5.       Remove all special treatment of Fannie and Freddie from all banking regulations.  The limits on credit exposure to one borrower, the risk-based capital requirements on such exposure, and in every other respect, Fannie and Freddie should be treated in banking regulations exactly as any other TBTF bank.

6.       Eliminate Fannie and Freddie’s exemption from state and local income taxes.  Treat them in this respect, too, just like every other TBTF bank.

7.       Finally, when steps 1-6 are in place, we can settle the issue of how to treat the bailout senior preferred stock of Fannie and Freddie.  I propose that its dividend should be set in statute at its original 10 percent per year, it being understood that paying dividends of course does not reduce the principal of preferred stock.  Fannie and Freddie must first pay their offset fee, then the dividends on the taxpayers’ senior preferred, then build up their capital until it reaches 5 percent of total assets.  After that, all excess cash must go to retiring the remaining principal of the senior preferred stock at par until it is fully paid.  There must be no dividends on the old junior preferred stock or common stock until the capital requirement is met and the taxpayers’ forced investment is completely retired at par.

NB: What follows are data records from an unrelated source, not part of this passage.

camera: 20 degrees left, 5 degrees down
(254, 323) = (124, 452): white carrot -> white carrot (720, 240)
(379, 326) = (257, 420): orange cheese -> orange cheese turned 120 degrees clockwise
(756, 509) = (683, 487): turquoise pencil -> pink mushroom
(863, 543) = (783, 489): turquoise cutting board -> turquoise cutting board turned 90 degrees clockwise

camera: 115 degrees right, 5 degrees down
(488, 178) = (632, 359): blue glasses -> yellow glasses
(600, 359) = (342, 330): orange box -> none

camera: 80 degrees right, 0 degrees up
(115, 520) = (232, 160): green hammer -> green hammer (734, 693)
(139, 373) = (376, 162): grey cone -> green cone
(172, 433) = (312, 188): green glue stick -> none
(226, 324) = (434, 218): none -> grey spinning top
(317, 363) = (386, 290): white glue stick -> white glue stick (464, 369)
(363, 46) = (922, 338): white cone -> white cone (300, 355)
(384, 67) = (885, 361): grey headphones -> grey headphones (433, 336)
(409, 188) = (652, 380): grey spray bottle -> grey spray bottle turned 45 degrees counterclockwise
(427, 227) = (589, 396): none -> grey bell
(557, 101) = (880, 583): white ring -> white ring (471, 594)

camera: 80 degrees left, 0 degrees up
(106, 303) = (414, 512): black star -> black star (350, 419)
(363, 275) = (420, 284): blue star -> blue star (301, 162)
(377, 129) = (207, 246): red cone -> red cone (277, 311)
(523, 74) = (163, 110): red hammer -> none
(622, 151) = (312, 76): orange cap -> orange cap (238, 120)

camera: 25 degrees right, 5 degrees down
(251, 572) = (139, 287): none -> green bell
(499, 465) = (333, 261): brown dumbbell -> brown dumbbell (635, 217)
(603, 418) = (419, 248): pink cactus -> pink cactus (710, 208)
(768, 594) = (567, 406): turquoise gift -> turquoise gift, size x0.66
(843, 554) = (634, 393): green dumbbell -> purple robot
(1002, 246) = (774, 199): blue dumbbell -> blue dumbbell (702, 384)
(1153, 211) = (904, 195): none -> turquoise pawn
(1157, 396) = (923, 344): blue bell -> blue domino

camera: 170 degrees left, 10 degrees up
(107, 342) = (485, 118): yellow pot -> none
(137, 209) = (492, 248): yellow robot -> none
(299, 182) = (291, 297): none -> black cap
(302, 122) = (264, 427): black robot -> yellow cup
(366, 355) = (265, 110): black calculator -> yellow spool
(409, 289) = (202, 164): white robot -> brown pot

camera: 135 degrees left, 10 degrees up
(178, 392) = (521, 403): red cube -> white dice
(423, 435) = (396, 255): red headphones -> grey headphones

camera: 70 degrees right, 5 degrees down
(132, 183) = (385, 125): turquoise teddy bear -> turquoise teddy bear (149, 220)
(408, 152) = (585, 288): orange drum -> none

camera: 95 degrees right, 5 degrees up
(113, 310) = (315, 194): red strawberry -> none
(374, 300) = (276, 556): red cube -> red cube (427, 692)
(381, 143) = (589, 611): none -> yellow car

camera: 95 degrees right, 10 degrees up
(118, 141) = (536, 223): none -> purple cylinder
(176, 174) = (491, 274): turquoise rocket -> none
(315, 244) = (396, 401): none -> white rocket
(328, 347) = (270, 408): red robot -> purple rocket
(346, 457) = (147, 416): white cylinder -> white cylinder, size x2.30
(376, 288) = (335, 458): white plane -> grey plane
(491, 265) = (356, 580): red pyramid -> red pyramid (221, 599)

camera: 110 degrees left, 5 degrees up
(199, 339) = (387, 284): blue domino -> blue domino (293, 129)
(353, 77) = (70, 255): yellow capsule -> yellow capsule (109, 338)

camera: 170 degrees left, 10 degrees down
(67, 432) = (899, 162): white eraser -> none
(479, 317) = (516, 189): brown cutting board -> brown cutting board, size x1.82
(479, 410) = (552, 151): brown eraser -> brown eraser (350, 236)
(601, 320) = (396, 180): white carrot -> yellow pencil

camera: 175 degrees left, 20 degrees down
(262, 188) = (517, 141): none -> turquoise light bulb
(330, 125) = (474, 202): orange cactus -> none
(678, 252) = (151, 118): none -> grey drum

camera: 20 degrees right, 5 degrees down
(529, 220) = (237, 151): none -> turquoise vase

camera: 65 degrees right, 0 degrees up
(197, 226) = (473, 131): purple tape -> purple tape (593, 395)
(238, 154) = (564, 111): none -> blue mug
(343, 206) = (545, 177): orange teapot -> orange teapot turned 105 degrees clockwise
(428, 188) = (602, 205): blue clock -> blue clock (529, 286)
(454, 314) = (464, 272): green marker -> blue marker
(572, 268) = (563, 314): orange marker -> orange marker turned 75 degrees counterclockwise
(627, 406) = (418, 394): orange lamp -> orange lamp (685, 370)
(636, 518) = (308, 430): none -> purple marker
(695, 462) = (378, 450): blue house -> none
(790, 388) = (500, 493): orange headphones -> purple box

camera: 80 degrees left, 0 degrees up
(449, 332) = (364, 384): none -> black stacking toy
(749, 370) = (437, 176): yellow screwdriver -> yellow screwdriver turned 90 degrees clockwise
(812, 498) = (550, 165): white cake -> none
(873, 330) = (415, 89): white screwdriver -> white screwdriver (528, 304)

After all that is done, the old junior preferred and common stock could again receive dividends out of profits Fannie and Freddie might make while competing on a level basis with all other TBTF banks.

We should immediately preempt the danger the pernicious status quo by implementing Plan C.  Then continue working on Plans A and B.

Pollock is a resident fellow at the American Enterprise Institute in Washington, DC.